Items from a dataset:
══════════════════════════════

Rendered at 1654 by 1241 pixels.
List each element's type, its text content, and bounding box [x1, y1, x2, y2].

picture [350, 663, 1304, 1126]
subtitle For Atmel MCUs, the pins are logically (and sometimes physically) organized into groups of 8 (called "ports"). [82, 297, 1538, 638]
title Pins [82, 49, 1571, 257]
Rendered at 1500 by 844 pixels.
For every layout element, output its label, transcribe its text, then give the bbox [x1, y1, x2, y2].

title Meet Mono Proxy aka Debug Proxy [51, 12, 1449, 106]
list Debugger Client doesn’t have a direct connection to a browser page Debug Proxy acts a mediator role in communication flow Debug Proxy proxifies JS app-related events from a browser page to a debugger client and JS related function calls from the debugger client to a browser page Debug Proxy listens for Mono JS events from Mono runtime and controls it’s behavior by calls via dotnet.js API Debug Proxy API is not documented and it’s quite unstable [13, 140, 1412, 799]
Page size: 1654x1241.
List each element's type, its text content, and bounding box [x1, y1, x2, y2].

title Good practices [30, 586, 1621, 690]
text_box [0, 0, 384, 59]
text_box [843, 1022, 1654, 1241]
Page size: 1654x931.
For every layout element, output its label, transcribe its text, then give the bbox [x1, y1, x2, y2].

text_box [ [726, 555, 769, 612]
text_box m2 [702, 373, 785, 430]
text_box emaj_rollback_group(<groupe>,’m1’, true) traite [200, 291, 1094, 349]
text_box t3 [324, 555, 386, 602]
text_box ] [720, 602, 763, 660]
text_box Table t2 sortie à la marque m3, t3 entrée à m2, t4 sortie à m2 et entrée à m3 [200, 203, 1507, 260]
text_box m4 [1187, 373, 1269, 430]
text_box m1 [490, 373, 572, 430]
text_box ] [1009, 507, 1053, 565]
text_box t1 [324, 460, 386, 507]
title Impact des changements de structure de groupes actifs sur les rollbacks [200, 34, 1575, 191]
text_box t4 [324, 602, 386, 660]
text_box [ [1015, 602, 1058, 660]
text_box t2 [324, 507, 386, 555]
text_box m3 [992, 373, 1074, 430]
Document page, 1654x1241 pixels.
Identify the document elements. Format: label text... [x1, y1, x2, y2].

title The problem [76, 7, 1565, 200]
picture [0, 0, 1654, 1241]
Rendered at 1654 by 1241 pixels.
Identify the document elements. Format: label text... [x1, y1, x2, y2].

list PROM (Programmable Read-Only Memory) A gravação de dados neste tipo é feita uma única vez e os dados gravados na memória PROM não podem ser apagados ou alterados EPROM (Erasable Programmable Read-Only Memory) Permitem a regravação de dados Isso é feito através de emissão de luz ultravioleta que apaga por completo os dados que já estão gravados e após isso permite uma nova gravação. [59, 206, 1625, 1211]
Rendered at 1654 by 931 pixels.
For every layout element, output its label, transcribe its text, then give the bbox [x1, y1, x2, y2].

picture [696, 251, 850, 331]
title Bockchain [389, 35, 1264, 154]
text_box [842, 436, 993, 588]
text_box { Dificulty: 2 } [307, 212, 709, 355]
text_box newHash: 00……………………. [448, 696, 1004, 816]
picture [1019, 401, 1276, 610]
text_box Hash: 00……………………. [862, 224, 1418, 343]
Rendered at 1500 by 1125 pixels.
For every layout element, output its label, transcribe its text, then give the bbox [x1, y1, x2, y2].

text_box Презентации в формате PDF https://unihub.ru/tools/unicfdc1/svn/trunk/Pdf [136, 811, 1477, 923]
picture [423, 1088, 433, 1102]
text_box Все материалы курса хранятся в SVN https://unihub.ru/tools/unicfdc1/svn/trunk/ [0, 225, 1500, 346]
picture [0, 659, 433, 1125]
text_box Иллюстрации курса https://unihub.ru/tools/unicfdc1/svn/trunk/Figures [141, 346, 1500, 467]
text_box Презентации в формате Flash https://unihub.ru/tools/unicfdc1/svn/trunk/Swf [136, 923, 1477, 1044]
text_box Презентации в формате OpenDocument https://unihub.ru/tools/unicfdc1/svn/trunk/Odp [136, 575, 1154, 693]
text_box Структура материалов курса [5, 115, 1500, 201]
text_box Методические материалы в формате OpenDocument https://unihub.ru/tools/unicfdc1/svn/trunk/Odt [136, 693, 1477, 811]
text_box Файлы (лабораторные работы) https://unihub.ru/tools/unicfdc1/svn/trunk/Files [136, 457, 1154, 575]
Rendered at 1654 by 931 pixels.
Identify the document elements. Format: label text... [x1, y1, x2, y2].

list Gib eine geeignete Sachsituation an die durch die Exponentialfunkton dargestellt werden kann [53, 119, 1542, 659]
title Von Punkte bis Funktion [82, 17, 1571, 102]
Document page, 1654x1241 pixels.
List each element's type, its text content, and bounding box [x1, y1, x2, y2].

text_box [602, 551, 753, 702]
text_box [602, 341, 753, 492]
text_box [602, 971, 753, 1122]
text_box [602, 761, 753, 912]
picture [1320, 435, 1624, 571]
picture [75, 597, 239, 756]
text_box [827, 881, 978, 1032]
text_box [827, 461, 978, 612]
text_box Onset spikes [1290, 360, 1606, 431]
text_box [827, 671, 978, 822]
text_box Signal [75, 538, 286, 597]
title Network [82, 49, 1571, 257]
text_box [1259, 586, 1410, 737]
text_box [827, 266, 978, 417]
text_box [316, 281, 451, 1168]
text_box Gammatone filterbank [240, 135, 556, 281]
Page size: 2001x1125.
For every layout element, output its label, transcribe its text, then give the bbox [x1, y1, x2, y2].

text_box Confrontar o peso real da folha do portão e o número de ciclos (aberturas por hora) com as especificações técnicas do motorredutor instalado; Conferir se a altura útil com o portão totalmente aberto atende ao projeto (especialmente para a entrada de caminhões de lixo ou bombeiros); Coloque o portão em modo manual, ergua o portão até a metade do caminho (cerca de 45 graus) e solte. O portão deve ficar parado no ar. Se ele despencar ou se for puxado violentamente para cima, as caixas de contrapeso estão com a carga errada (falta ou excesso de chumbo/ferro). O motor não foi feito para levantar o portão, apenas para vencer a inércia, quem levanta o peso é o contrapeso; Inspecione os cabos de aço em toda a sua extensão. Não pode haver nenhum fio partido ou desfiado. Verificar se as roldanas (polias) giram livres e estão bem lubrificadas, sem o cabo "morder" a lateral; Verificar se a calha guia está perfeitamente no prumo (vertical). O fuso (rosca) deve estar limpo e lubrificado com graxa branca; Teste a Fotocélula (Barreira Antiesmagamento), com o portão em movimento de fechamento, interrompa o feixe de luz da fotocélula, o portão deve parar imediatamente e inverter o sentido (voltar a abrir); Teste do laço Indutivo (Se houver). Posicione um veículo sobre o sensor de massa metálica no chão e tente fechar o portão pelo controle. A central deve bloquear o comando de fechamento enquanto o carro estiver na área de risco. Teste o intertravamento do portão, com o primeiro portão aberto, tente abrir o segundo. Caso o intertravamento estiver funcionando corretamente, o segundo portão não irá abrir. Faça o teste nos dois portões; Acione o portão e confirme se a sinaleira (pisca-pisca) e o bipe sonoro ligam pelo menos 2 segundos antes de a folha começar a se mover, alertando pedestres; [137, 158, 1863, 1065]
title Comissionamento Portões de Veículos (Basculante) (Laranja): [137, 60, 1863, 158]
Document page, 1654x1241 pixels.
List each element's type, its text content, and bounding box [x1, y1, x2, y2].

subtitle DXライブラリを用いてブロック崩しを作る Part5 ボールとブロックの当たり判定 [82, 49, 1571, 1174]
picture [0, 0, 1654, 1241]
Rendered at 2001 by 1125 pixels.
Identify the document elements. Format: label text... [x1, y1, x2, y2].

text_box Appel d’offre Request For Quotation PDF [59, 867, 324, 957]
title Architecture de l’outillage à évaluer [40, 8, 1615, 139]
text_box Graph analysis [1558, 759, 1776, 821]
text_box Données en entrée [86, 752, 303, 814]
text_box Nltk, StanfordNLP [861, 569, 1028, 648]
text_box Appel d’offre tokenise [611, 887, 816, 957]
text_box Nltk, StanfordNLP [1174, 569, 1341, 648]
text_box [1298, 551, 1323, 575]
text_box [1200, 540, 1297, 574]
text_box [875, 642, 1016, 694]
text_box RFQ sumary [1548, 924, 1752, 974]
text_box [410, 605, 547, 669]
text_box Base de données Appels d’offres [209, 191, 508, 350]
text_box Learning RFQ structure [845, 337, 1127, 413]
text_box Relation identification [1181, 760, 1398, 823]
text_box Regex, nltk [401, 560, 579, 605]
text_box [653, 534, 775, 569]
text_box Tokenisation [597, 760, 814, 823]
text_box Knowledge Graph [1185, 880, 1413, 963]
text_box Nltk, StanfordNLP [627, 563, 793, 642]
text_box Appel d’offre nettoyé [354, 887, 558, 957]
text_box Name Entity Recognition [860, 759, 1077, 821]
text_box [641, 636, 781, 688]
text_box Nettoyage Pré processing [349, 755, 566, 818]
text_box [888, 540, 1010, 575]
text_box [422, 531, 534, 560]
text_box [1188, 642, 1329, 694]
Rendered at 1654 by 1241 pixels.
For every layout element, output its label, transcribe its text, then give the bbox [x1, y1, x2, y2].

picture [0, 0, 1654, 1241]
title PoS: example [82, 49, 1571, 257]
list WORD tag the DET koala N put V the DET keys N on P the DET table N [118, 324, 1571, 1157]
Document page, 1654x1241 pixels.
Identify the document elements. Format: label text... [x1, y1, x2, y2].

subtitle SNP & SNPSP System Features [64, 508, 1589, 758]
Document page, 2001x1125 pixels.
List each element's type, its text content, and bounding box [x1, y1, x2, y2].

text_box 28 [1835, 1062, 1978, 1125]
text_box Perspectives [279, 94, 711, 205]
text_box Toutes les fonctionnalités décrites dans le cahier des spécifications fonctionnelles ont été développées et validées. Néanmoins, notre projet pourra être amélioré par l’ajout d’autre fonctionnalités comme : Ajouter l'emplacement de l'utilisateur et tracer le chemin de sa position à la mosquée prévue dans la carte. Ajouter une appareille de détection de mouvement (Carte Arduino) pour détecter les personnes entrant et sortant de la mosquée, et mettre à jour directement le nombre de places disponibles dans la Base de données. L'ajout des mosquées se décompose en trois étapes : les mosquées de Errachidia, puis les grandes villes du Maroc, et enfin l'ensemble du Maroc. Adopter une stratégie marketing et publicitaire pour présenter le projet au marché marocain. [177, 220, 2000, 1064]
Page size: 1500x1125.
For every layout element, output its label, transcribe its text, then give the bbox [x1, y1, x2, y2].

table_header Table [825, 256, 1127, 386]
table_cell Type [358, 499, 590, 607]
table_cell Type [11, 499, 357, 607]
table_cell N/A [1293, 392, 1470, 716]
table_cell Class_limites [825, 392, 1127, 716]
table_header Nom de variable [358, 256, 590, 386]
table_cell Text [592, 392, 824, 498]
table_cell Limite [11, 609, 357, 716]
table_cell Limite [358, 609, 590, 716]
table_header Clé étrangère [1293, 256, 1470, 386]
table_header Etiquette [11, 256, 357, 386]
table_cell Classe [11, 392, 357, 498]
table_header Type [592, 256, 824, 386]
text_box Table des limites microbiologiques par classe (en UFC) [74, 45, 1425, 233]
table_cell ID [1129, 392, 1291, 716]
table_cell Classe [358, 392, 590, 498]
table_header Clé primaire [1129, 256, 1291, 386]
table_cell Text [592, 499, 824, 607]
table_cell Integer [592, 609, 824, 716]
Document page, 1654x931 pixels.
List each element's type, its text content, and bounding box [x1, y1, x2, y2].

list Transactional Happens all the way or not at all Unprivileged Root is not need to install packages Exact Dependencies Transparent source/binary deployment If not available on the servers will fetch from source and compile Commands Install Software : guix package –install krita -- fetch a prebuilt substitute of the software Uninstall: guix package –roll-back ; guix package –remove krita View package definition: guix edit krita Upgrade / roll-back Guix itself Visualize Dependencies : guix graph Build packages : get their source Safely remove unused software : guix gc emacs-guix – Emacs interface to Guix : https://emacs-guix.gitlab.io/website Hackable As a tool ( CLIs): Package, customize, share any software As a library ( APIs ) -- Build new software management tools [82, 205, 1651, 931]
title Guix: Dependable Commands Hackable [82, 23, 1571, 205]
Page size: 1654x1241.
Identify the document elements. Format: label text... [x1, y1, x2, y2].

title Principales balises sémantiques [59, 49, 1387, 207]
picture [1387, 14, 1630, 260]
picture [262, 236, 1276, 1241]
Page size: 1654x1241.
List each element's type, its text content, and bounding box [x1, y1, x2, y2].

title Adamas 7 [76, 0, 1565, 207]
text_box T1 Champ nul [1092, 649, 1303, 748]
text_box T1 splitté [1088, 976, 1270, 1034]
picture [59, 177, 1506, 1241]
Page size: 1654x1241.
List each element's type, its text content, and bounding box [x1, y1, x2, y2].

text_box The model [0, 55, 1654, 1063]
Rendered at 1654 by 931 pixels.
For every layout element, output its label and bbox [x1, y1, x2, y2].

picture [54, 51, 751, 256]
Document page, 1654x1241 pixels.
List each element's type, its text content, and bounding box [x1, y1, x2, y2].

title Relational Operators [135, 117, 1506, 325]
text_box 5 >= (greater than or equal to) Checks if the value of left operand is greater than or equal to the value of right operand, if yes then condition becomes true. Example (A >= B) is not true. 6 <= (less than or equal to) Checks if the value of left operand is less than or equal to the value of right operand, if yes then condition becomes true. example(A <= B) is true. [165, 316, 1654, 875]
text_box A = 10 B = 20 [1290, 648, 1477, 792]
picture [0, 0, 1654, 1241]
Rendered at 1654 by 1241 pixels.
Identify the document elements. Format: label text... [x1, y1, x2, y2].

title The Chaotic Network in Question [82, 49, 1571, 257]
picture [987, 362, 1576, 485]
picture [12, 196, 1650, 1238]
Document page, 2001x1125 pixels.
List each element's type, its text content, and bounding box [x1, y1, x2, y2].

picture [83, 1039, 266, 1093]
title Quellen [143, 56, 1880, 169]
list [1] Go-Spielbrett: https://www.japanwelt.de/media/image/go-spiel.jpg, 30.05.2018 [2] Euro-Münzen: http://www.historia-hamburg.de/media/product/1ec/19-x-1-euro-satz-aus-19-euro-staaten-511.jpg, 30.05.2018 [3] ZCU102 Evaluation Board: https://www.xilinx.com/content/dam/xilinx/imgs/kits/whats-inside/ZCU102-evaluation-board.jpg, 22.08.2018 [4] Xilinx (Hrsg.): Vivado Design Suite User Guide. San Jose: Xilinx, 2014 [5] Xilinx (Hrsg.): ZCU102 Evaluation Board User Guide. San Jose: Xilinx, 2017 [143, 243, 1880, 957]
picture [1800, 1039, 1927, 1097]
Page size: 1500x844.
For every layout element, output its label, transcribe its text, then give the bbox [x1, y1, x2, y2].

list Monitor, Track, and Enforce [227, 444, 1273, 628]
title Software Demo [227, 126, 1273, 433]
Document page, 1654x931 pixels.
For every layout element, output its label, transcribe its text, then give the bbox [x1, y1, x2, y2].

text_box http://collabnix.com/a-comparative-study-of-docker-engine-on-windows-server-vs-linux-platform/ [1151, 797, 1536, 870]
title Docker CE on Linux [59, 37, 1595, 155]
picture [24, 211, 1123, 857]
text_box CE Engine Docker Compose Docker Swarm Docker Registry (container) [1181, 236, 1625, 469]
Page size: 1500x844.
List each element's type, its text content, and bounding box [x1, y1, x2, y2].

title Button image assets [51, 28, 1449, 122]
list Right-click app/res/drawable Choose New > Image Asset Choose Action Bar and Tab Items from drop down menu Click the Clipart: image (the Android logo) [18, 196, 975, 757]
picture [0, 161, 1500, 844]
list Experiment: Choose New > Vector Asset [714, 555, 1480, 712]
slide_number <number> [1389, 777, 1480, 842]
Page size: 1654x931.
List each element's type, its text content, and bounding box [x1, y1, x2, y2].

══════════════════════════════

Exercise goal -> Format the stretch from the start of the items above through the line containing "title Pins [82, 49, 1571, 257]" as a JSON list of strings, with one string per line and blank lines omitted.

Answer to this task ->
[
  "Rendered at 1654 by 1241 pixels.",
  "List each element's type, its text content, and bounding box [x1, y1, x2, y2].",
  "picture [350, 663, 1304, 1126]",
  "subtitle For Atmel MCUs, the pins are logically (and sometimes physically) organized into groups of 8 (called \"ports\"). [82, 297, 1538, 638]",
  "title Pins [82, 49, 1571, 257]"
]